Detection Performance. We extensively compared our method with state of the art, including SegNet [1], FCN [4], U-net [11]. To illustrate the efficacy of the proposed triplet loss, we further evaluated the proposed network with different loss functions, including dice loss (DL), cross entropy (CE) loss, CBCE loss, CBCE-OL loss, and the triplet CBCE-OL-TM loss.

Table 1. Sensitivities and corresponding FPs per volume for different methods
Full size table
Fig. 4.
figure 4

Left: the cancer volume (cv) distribution of all 661 cancer regions. Right: the detection sensitivities for different ranges of cancer volume.

Full size image

Figure 3 visualizes the cancer detection results by our network. By utilizing the proposed DDS and threshold map, our network can output accurate cancer probability maps even when cancers were subtle or cancer mimicry existed. Table 1 lists the sensitivities and corresponding FPs per volume for different methods. Our network obtained a sensitivity of 93% with 2.2 FPs per ABUS volume. Compared to SegNet and FCN, our network significantly improved detection sensitivity meanwhile still controlled FPs at about 2. Although U-net obtained a FP value less than 1, its sensitivity is less than 80%. By observing the results of our network with different loss functions in Table 1, the designed DDS and TM contributed to the improvement of detection performance. Specifically, the DDS with CBCE-OL loss contributed to select discriminative cancer representations and the TM loss helped to adaptively optimize probability map for the FPs reduction while maintaining high sensitivity. Table 1 also records the difference between FPs in cancer and normal volumes. Our network got the number of FPs for normal volumes slightly lower than that for abnormal volumes.

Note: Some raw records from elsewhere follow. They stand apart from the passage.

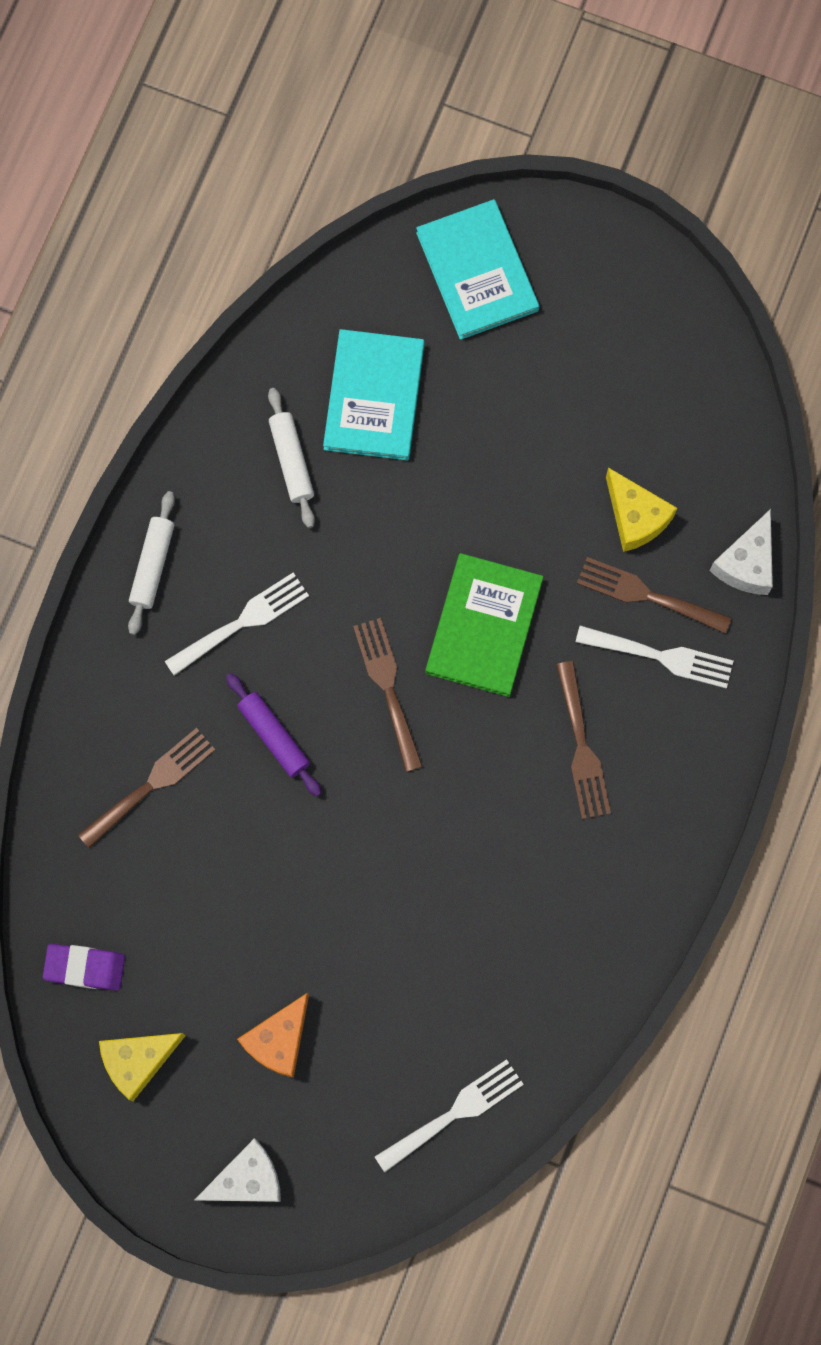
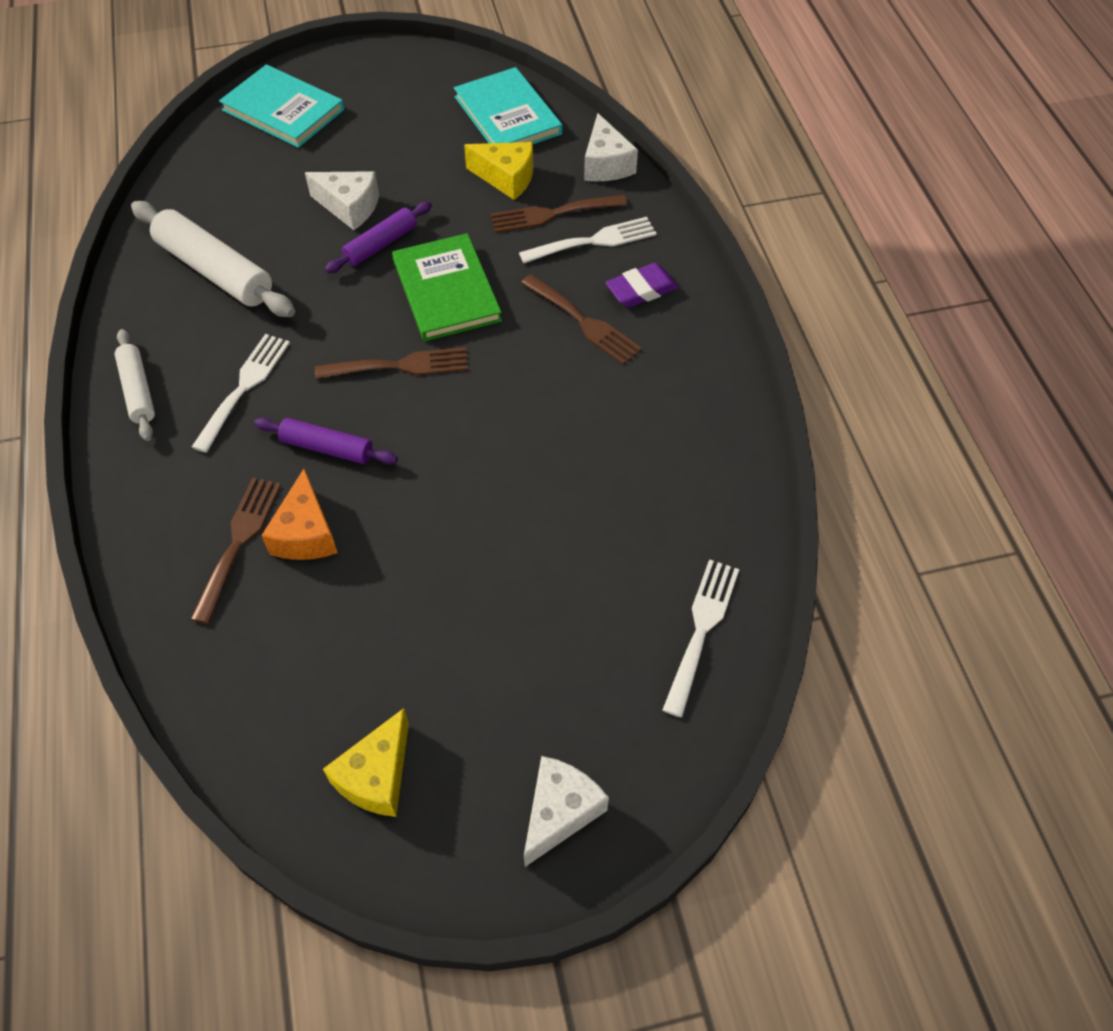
camera: 35 degrees left, 20 degrees down
purple eraser [43,944,125,991] -> purple eraser moved to [605,263,678,308]
orange cheese [237,993,309,1078] -> orange cheese moved to [261,469,338,560]
white rolling pin [268,388,315,528] -> white rolling pin [131,201,295,317], size x1.71
turquoise book [323,329,424,460] -> turquoise book moved to [454,67,562,144]
brown fork [353,618,423,772] -> brown fork turned 135 degrees clockwise [315,347,468,379]
none -> white cheese [305,171,379,230]
none -> purple rolling pin [325,201,432,273]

Figure 4 further illustrates the volume distribution of all 661 cancer regions, as well as the corresponding detection sensitivities for different ranges of cancer volume. It can be observed that our network achieved a sensitivity above 85% even when cancer volume was smaller than 1 cm\(^3\), and when cancer volume was larger than 5 cm\(^3\), we got a sensitivity of 100%.

4 Conclusion

In this paper, we propose a novel 3D convolutional network for automatic cancer detection in ABUS. To the best of our knowledge, we are the first to employ deep learning techniques for this problem. In the proposed network, a novel threshold map is designed to provide voxel-level adaptive threshold to classify voxels into cancer or non-cancer, thus achieving high sensitivity with low FPs. Furthermore, a densely deep supervision mechanism is employed to improve the sensitivity greatly by utilizing multi-scale discriminative features of all layers. Experiments show our network obtains a sensitivity of 93% with 2.2 FPs per ABUS volume. Our method can provide an accurate and automatic cancer detection tool for breast cancer screening by maintaining high sensitivity and low FPs.